[Items from a data source]
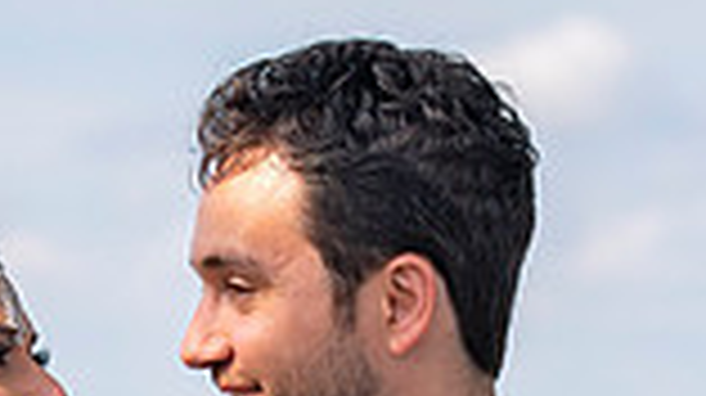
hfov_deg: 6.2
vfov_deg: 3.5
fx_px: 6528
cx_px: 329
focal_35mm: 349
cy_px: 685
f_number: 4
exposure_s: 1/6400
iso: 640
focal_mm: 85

TASK GOAL
Return every entry word for word, leaving the pictures out.

SOLUTION FOR THIS PROBLEM
hfov_deg: 6.2
vfov_deg: 3.5
fx_px: 6528
cx_px: 329
focal_35mm: 349
cy_px: 685
f_number: 4
exposure_s: 1/6400
iso: 640
focal_mm: 85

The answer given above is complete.